• **EXERCISE INSTRUCTIONS**
In the records below, find each line with the word "buena" and copy it.

• **DATA SUPPLIED**

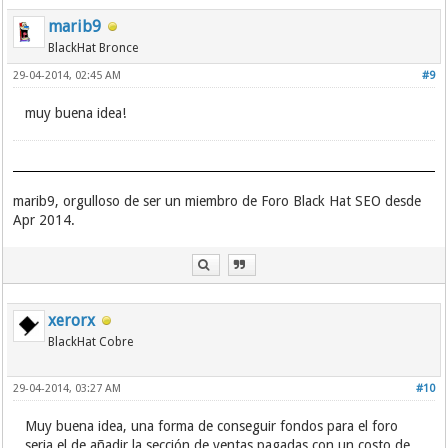
marib9
BlackHat Bronce
29-04-2014, 02:45 AM
#9
muy buena idea!
marib9, orgulloso de ser un miembro de Foro Black Hat SEO desde
Apr 2014.
xerorx
BlackHat Cobre
29-04-2014, 03:27 AM
#10
Muy buena idea, una forma de conseguir fondos para el foro
seria el de añadir la sección de ventas pagadas con un costo de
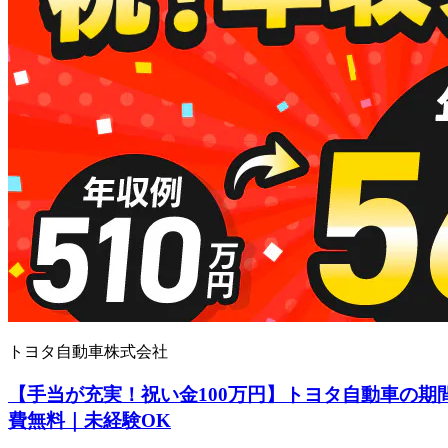
トヨタ自動車株式会社
【手当が充実！祝い金100万円】トヨタ自動車の期
費無料｜未経験OK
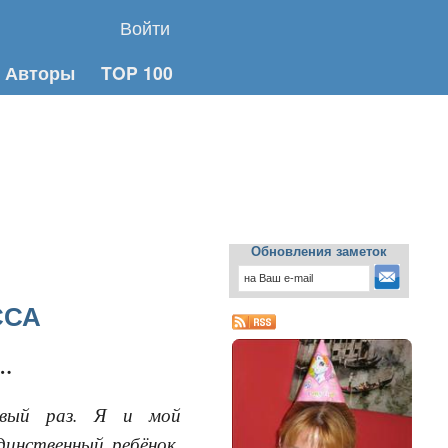
Войти
Авторы
TOP 100
Обновления заметок
ССА
ь…
вый раз. Я и мой
инственный ребёнок,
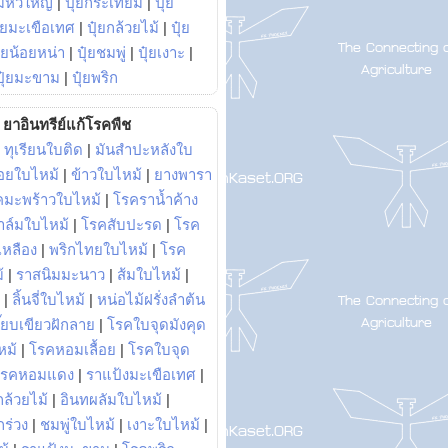
มหัวใหญ่
|
ปุ๋ยกระเทียม
|
ปุ๋ย
ุ๋ยมะเขือเทศ
|
ปุ๋ยกล้วยไม้
|
ปุ๋ย
ุ๋ยน้อยหน่า
|
ปุ๋ยชมพู่
|
ปุ๋ยเงาะ
|
ปุ๋ยมะขาม
|
ปุ๋ยพริก
ยาอินทรีย์แก้โรคพืช
|
ทุเรียนใบติด
|
มันสำปะหลังใบ
อยใบไหม้
|
ข้าวใบไหม้
|
ยางพารา
คมะพร้าวใบไหม้
|
โรคราน้ำค้าง
าล์มใบไหม้
|
โรคสับปะรด
|
โรค
วเหลือง
|
พริกไทยใบไหม้
|
โรค
้
|
ราสนิมมะนาว
|
ส้มใบไหม้
|
|
ลิ้นจี่ใบไหม้
|
หน่อไม้ฝรั่งลำต้น
ี๊ยบเขียวฝักลาย
|
โรคใบจุดมังคุด
หม้
|
โรคหอมเลื้อย
|
โรคใบจุด
โรคหอมแดง
|
ราแป้งมะเขือเทศ
|
ล้วยไม้
|
อินทผลัมใบไหม้
|
ร่วง
|
ชมพู่ใบไหม้
|
เงาะใบไหม้
|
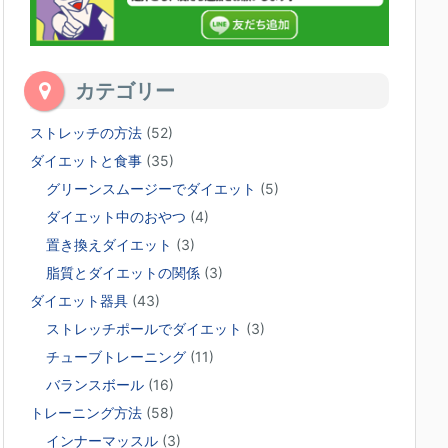
カテゴリー
ストレッチの方法
(52)
ダイエットと食事
(35)
グリーンスムージーでダイエット
(5)
ダイエット中のおやつ
(4)
置き換えダイエット
(3)
脂質とダイエットの関係
(3)
ダイエット器具
(43)
ストレッチポールでダイエット
(3)
チューブトレーニング
(11)
バランスボール
(16)
トレーニング方法
(58)
インナーマッスル
(3)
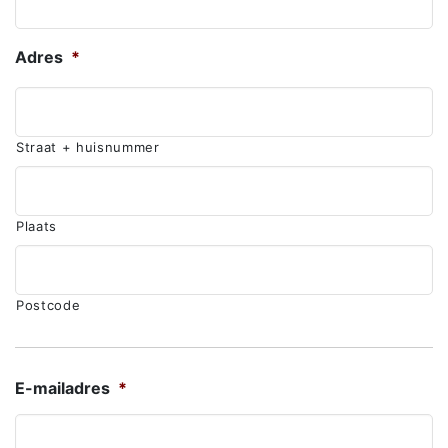
Adres
*
Straat + huisnummer
Plaats
Postcode
E-mailadres
*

• **RESPONSE**
muy buena idea!
Muy buena idea, una forma de conseguir fondos para el foro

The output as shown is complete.